En clair, un petit geste mal orienté peut saboter tout un processus.
Et plus il y a d’erreurs de tri, plus le recyclage coûte cher, et moins il est efficace. Une réalité encore méconnue du grand public, qui croit souvent bien faire en compactant ses déchets.
La meilleure solution reste encore de ne pas consommer de plastique !
Aussi perfectionné soit-il, le tri sélectif reste une réponse partielle à un problème bien plus vaste. Recycler ses bouteilles en plastique, c’est bien, mais produire moins de déchets à la source, c’est encore mieux.
Chaque bouteille mise dans sa poubelle correspondante, même triée avec soin, a nécessité des ressources pour être fabriquée, transportée, puis recyclée… si elle l’est vraiment. Car une partie des plastiques collectés finit incinérée ou exportée à l’autre bout du monde.

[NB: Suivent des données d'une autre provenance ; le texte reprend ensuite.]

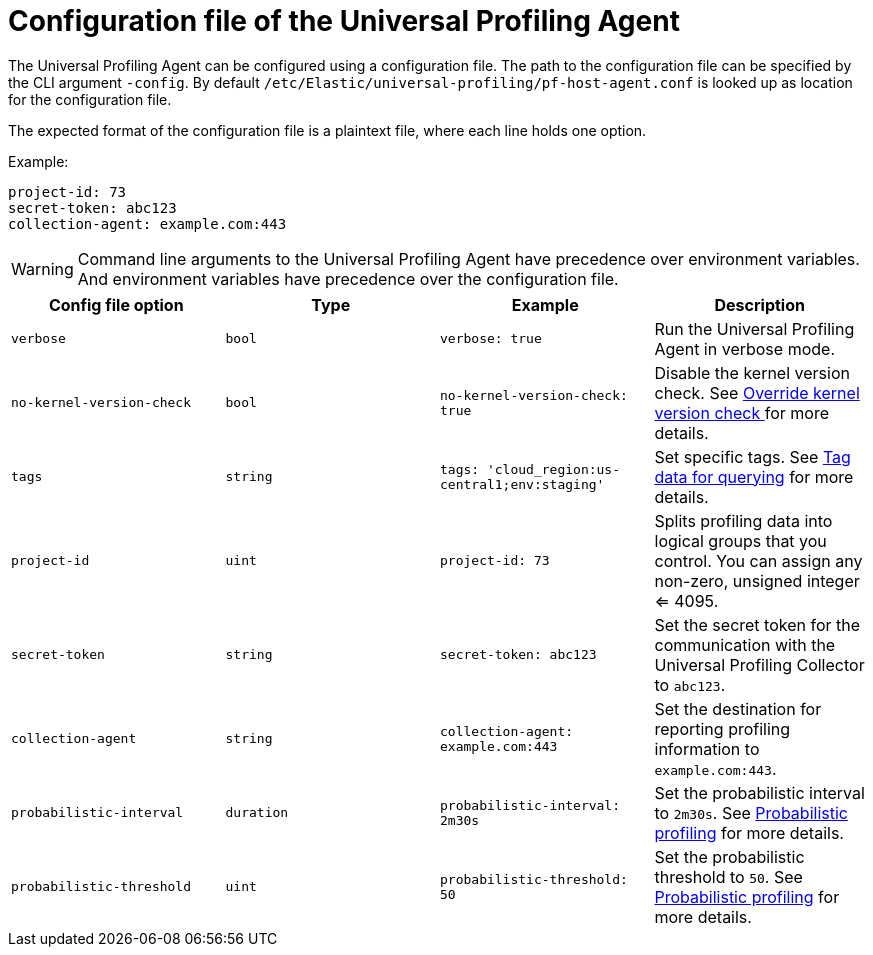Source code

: [[profiling-config-file]]
=  Configuration file of the Universal Profiling Agent

The Universal Profiling Agent can be configured using a configuration file. The path to the configuration file can be specified by the CLI argument `-config`.
By default `/etc/Elastic/universal-profiling/pf-host-agent.conf` is looked up as location for the configuration file.

The expected format of the configuration file is a plaintext file, where each line holds one option.

Example:
[source]
----
project-id: 73
secret-token: abc123
collection-agent: example.com:443
----

WARNING: Command line arguments to the Universal Profiling Agent have precedence over environment variables. And environment variables have precedence over the configuration file.

[options="header"]
|==================================
| Config file option | Type | Example | Description
| `verbose` | `bool` | `verbose: true` | Run the Universal Profiling Agent in verbose mode.
| `no-kernel-version-check` | `bool` | `no-kernel-version-check: true` | Disable the kernel version check. See <<profiling-no-kernel-version-check, Override kernel version check >> for more details.
| `tags` | `string` | `tags: 'cloud_region:us-central1;env:staging'` |  Set specific tags. See <<profiling-tag-data-query, Tag data for querying>> for more details.
| `project-id` | `uint` | `project-id: 73` | Splits profiling data into logical groups that you control. You can assign any non-zero, unsigned integer <= 4095.
| `secret-token` | `string` | `secret-token: abc123` | Set the secret token for the communication with the Universal Profiling Collector to `abc123`.
| `collection-agent` | `string` | `collection-agent: example.com:443` |  Set the destination for reporting profiling information to `example.com:443`.
| `probabilistic-interval` | `duration` | `probabilistic-interval: 2m30s`| Set the probabilistic interval to `2m30s`. See <<profiling-probabilistic-profiling, Probabilistic profiling>> for more details.
| `probabilistic-threshold` | `uint` | `probabilistic-threshold: 50` | Set the probabilistic threshold to `50`. See <<profiling-probabilistic-profiling, Probabilistic profiling>> for more details.
|==================================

Le vrai geste fort, c’est d’éviter la bouteille plastique en amont. Une gourde en inox, une carafe filtrante, une fontaine à eau publique… les alternatives ne manquent pas et permettent de dire adieu à ces contenants jetables qui pèsent lourd sur la planète. En fin de compte, le meilleur tri, c’est encore celui qu’on n’a pas besoin de faire.